Commenting on the New York Times report, a spokesman for Public Citizen, a public interest watchdog organisation, said, “In contrast to other professions such as education and law, the health care profession allows payments from the drug industry that involve cash, cash-value payments, or in-kind payments, such as meals or conference fees.
“To avoid conflict of interest, the American Medical Association recommends that gifts should be of educational value and not exceed $100. The pharmaceutical industry has similar guidelines . . . Five states and the District of Columbia require these payments to be reported. Of these, only two states—Vermont and Minnesota—currently make the data publicly available” (www.citizen.org/pressroom/print_release.cfm?ID=2399).
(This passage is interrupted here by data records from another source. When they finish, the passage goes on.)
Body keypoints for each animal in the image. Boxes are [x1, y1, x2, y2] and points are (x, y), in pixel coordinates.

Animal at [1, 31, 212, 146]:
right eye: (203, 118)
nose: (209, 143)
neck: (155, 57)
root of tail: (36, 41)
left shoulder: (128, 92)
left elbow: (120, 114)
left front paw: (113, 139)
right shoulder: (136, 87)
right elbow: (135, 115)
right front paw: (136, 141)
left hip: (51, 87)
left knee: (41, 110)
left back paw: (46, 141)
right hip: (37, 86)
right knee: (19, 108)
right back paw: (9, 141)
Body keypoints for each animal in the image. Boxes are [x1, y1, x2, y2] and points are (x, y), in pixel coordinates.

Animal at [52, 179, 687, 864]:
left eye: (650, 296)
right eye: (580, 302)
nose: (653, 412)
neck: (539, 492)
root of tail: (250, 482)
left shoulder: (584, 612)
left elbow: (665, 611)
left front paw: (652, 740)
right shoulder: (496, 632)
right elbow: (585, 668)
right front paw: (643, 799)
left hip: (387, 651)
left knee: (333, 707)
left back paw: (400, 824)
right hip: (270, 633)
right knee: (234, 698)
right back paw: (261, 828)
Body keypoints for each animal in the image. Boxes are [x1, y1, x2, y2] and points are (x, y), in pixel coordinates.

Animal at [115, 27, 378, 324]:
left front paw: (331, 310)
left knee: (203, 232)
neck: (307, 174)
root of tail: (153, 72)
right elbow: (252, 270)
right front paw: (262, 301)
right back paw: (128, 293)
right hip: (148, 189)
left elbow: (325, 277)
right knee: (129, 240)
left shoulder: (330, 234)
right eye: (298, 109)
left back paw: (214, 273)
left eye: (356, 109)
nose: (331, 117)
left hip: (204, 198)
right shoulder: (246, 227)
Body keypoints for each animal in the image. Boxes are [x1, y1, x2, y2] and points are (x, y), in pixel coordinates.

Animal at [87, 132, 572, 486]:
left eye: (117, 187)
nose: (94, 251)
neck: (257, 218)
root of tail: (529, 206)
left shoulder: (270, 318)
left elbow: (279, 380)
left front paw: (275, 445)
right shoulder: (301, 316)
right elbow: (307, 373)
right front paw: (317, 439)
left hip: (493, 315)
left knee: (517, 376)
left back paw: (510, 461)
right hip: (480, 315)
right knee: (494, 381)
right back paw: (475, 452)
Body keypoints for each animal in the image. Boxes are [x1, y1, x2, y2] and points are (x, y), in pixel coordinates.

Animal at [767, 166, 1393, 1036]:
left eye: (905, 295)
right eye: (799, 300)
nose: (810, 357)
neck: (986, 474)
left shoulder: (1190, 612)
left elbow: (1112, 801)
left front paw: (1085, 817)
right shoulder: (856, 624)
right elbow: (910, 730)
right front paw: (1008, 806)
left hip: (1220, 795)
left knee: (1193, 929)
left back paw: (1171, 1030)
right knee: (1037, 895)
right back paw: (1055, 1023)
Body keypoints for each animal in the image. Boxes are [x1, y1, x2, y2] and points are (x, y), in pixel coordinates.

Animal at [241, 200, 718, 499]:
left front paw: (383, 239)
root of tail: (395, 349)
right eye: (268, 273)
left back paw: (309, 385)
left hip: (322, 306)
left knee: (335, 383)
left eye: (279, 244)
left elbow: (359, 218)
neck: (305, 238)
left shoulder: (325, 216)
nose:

The New York Times study claimed that 10 doctors and one dentist in Minnesota received more than $500000, and because records are incomplete, the sums are underestimated. More than 250 Minnesota psychiatrists together earned $6.7m in drug company money—more than any other specialty. After psychiatrists, internists received the most money, followed by cardiologists, endocrinologists, and neurologists.
The newspaper claimed that in 2004, the year he was chosen as president elect of the National Kidney Foundation, Allan Collins received at least $25800, mostly in consulting and speaking fees, from Amgen, manufacturer of two expensive kidney treatment drugs (erythropoiesis stimulating agents Epogen and Aranesp), and that Amgen underwrote more than $1.9m worth of research and education programmes that Dr Collins led.
In an email to the newspaper, Dr Collins said that in 2004 he personally received less than $10000 from Amgen for educational presentations, while the $1.9m was paid to Minneapolis Medical Research Foundation, for which he is the senior researcher. Dr Collins wrote that he did not work for, or serve, the foundation's board of directors.
Daniel Coyne, a kidney specialist at Washington University, told the newspaper that the payments troubled him: “Amgen's funding for Dr Collins's MMRF is another huge financial connection to individuals at the National Kidney Foundation. The foundation's recent pro-industry anemia guidelines—and the revisions due next month—have to be viewed with great skepticism.”
Dr Coyne recently criticised guidelines written last year by the kidney foundation that encouraged doctors to use more of Amgen's drugs to treat anemia in kidney patients (Influence of industry on renal guideline development, Clin J Am Soc Nephrol 2007;2:3-7 doi: 10.2215/CJN.02170606; Practice recommendations based on low, very low, and missing evidence, Clin J Am Soc Nephrol 2007;2:11-12 doi: 10.2215/CJN.02980906). The Food and Drug Administration also recently issued an alert about the use of erythropoietin (BMJ 2007;334:495, 10 Mar, doi: 10.1136/bmj.39146.387789.DB).
The New York Times article included comments from a number of drug sales personnel who later left the industry, detailing effects on doctors of promotional activities. One of these was Kathleen Slattery-Moschkau, former sales representative for Bristol-Myers Squibb and Johnson & Johnson, who left the industry in 2002.
“The vast majority of the time that we did any sort of paid relationship with a physician, they increased the use of our drug,” she said. “I hate to say it out loud, but it all comes down to ways to manipulate the doctors.”